1. No network access -- data must be provided inline or on disk.
2. No persistent state -- each execution is independent.
3. Memory limits -- use chunked processing for large data.
4. Time limits -- reduce iterations for long simulations.

## Best Practices

1. Set random seeds and report library versions for reproducibility.

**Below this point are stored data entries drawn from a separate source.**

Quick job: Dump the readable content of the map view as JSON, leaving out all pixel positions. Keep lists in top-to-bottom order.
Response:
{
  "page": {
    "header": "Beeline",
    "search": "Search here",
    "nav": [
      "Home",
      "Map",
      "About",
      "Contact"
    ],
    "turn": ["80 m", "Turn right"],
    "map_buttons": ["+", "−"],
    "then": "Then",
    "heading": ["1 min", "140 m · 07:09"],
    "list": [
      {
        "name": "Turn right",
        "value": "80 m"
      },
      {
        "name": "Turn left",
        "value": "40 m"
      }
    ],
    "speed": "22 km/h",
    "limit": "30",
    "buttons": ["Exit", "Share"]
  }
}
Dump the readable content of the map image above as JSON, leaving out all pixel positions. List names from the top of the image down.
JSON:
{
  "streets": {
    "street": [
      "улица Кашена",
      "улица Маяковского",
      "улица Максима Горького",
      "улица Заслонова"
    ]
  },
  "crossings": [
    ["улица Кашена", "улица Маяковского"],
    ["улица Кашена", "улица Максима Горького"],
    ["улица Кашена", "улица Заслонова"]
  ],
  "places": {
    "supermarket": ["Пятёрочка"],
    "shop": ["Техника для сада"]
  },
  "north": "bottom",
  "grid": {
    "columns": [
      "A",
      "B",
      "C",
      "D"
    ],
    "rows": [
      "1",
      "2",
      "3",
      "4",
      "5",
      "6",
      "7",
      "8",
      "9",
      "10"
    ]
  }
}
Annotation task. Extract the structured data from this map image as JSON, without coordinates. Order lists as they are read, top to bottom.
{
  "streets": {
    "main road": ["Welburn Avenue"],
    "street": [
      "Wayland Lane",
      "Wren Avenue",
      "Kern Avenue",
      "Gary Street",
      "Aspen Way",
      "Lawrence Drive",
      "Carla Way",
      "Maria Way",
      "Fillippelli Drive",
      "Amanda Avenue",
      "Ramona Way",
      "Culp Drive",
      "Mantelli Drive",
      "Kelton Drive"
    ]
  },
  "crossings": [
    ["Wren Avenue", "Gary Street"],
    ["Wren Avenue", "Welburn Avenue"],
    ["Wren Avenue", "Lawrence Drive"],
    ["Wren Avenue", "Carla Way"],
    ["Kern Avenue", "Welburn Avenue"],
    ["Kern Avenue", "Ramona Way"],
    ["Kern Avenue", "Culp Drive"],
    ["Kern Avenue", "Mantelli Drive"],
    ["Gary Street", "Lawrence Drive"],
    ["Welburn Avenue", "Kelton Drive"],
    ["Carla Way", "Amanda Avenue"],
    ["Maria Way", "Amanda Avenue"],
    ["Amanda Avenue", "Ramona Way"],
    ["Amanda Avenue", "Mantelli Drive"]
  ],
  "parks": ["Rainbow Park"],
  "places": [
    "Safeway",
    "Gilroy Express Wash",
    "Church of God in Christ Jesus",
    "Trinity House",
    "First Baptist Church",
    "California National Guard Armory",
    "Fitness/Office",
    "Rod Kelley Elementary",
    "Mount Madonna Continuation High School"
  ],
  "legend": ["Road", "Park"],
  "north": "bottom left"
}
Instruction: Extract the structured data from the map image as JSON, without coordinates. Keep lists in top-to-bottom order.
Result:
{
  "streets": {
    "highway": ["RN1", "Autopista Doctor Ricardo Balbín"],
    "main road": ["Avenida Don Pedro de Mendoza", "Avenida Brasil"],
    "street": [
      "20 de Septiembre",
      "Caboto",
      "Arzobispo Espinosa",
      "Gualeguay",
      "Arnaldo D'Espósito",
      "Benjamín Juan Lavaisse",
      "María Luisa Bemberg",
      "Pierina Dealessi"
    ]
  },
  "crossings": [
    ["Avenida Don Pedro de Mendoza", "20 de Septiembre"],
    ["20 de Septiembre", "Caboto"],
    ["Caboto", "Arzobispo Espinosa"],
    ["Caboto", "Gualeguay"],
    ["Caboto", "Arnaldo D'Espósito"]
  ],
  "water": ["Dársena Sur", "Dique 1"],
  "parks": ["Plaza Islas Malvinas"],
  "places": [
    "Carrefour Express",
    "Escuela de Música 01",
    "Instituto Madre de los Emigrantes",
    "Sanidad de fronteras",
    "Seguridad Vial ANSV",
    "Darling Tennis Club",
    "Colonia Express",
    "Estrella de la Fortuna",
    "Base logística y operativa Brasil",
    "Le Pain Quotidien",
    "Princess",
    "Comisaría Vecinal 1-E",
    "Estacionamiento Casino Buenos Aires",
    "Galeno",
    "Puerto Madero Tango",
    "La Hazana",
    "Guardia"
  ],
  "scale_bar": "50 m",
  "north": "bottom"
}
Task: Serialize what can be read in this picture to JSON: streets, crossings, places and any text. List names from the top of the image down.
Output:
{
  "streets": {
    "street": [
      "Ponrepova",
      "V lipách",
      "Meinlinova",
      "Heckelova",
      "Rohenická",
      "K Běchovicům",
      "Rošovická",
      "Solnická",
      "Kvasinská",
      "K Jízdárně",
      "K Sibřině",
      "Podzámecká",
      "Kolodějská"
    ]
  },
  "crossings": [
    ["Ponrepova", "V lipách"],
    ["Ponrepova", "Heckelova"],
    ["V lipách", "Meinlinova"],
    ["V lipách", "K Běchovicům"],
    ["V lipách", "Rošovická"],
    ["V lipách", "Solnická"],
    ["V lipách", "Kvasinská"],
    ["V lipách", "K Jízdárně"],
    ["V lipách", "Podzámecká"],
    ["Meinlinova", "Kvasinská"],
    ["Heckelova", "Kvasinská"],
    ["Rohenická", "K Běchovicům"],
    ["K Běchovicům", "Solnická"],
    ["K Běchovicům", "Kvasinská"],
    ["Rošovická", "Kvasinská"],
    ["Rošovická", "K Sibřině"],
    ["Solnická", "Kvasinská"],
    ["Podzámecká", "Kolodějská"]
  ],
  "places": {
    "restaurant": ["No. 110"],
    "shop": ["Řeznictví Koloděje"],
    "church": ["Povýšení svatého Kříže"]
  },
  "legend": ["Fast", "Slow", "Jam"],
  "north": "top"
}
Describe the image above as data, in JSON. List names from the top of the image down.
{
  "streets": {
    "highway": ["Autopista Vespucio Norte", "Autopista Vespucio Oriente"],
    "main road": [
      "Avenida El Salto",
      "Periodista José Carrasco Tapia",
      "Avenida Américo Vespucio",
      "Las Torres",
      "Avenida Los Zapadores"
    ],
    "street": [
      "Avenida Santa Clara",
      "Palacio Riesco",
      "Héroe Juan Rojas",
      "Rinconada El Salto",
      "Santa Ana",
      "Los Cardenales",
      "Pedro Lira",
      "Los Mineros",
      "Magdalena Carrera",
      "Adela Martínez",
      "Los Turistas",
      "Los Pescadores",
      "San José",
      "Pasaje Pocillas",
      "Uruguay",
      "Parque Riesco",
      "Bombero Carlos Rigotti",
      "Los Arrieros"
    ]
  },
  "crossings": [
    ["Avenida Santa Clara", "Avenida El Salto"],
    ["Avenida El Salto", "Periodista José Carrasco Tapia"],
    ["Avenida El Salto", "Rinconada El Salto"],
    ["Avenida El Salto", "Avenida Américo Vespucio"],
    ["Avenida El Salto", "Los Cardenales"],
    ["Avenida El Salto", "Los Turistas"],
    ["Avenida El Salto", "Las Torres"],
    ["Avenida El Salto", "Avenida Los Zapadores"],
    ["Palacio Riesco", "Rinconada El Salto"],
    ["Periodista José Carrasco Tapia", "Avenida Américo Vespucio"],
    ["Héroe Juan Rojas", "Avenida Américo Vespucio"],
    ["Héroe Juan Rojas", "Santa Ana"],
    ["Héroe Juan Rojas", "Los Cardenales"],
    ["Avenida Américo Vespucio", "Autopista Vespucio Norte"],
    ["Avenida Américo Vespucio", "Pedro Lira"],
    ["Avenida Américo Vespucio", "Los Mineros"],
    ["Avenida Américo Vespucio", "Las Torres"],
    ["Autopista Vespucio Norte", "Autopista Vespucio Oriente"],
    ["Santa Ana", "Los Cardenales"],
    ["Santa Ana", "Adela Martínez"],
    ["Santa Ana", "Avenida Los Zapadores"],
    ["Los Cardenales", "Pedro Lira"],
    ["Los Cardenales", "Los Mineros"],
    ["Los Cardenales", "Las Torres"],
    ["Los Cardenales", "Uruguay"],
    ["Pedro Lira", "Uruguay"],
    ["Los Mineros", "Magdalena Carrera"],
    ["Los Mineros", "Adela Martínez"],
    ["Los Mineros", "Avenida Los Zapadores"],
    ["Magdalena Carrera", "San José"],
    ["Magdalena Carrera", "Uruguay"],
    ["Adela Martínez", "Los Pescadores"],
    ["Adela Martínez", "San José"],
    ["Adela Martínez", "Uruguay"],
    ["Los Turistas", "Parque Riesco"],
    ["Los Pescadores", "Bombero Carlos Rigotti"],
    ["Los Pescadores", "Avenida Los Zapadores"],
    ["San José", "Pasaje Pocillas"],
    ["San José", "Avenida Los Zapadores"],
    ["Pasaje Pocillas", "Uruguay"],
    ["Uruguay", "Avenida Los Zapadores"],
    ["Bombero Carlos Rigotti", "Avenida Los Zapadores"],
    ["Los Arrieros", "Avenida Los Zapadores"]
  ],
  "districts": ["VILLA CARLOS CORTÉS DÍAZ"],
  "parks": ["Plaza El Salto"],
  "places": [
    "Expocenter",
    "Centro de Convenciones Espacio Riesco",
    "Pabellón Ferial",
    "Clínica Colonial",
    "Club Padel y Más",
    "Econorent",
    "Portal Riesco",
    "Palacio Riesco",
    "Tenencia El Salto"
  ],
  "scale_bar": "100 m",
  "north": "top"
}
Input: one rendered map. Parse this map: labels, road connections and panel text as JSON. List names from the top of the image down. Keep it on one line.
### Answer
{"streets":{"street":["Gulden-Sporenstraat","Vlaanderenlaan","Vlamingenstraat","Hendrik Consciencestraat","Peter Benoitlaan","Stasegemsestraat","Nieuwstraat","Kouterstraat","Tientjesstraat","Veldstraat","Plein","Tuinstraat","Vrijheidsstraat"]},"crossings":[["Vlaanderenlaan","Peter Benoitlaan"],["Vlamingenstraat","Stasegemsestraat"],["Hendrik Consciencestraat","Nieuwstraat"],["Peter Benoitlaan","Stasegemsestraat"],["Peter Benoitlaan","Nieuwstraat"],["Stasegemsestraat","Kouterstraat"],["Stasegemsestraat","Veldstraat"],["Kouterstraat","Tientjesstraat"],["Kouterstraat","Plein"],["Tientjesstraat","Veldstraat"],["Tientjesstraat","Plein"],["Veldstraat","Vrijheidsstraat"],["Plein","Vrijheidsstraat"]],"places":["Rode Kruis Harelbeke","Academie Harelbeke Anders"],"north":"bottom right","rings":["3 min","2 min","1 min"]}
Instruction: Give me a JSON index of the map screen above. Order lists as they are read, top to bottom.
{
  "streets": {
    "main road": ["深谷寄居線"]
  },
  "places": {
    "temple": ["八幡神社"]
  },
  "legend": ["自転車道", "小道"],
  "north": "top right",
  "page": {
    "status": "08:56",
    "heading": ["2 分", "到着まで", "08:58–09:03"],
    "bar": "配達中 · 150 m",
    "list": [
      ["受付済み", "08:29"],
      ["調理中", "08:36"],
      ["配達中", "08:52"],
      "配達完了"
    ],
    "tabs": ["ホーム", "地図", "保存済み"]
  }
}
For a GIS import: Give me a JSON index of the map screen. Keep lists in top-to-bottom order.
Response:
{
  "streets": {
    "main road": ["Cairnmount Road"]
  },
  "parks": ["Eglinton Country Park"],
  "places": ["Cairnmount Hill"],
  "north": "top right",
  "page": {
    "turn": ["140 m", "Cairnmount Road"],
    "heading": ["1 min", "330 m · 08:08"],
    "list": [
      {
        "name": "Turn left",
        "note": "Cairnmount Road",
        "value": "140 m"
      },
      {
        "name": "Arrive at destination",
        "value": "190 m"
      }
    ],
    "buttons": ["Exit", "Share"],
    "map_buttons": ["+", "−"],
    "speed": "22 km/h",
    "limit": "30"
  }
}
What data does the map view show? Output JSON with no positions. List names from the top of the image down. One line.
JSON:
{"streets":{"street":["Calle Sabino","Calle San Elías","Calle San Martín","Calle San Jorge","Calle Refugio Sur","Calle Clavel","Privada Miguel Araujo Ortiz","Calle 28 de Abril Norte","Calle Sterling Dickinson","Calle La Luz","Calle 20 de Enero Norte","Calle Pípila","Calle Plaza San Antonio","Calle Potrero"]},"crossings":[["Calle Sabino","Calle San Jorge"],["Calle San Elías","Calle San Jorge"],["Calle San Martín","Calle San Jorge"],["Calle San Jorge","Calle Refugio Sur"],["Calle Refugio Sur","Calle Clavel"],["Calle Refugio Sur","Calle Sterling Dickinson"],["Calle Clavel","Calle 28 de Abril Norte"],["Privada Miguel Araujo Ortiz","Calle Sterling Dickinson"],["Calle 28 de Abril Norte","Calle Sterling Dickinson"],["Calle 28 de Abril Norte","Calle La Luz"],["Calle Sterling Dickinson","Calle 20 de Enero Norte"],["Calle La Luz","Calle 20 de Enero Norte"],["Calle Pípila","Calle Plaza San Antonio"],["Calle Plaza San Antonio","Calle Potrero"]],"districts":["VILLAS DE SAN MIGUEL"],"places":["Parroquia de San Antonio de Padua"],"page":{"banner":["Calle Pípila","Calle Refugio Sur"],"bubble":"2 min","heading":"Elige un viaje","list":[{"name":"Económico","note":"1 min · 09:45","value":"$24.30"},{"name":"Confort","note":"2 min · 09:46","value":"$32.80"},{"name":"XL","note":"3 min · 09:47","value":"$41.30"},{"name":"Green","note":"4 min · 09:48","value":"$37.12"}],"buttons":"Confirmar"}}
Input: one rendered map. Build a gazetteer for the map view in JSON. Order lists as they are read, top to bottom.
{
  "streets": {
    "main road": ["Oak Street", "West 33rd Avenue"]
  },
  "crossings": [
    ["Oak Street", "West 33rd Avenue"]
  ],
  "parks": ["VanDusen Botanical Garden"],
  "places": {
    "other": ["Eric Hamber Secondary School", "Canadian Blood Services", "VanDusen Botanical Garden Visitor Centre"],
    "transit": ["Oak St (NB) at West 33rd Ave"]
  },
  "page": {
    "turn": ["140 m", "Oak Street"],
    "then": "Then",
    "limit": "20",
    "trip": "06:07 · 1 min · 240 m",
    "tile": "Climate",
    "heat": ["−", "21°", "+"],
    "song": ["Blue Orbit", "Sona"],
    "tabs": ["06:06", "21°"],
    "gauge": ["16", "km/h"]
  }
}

2. Use `np.float64` and `np.log1p` for numerical stability.
3. Prefer vectorized NumPy over Python loops.
4. Validate input shapes, types, and ranges before computation.
5. Report appropriate significant figures; do not over-report precision.
6. Check statistical test assumptions before applying parametric methods.
7. Apply Bonferroni/FDR correction for multiple comparisons.